\(\Delta\,p=\cfrac{2}{c}\int ^{ x_{z} }_{ 0 }{ \psi } d\, x\)
Is \(a_\psi=x_z\)? What does it mean when,
\(2πx=i.nλ\)
as \(\psi\) oscillates at \(f=\cfrac{c}{\lambda}\),
and the variation of \(\psi\) around a particle given by,
\(\psi=-i{ 2{ mc^{ 2 } } }\,ln(cosh(\cfrac { G }{ \sqrt { 2{ mc^{ 2 } } } }(x-x_z)))+c\)
\(c=i{ 2{ mc^{ 2 } } }\,ln(cosh(\cfrac { G }{ \sqrt { 2{ mc^{ 2 } } } }x_z))\)
both of which is from the same wave equation,
\(\cfrac{\partial^2\psi}{\partial\,t^2_c}=ic\cfrac{\partial^2\psi}{\partial\,x\partial\,t_c}\)
where one space dimension has been replaced with a time dimension.
\(a_\psi\ne x_z\).
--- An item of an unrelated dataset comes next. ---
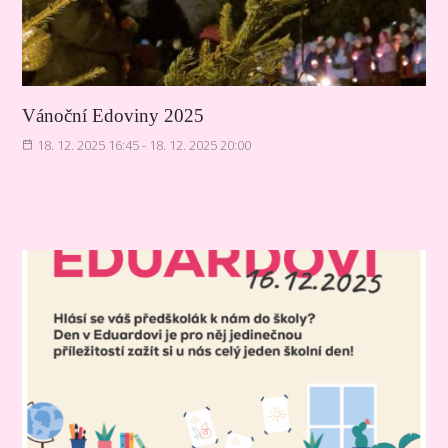
Vánoční Edoviny 2025
18. 12. 2025 16:45 - 18. 12. 2025 20:00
Instead, in a 2D view, \(\psi\) shape like a torus of radius \(a_\psi\) and has extend from \(a_\psi-x_z\) to \(a_\psi+x_z\), the maximum energy density occurs on the perimeter of the circle with radius \(a_\psi\).
In which case we have a bound on \(x_z\),
\(x_z\le a_\psi\)
And,
\(\Delta\,p\le\cfrac{2}{c}\int ^{ a_{\psi} }_{ 0 }{ \psi } d\, x\) --- (*)
The other restriction on \(x_z\) is,
\(m_{ \rho \, p }c^{ 2 }=m_{ \rho }c^{ 2 }-\int _{ 0 }^{ 2x_{ z} }{ \psi } dx=m_{ \rho }c^{ 2 }-2\int _{ 0 }^{ x_{ z} }{ \psi } dx\ge0\)
So,
\(\Delta\,p\le m_{ \rho }c\)
as we set \(x_z=a_{\psi}\) and substitute into (*). \(m_{ \rho }\) is the mass density of the particle fully expressed as mass.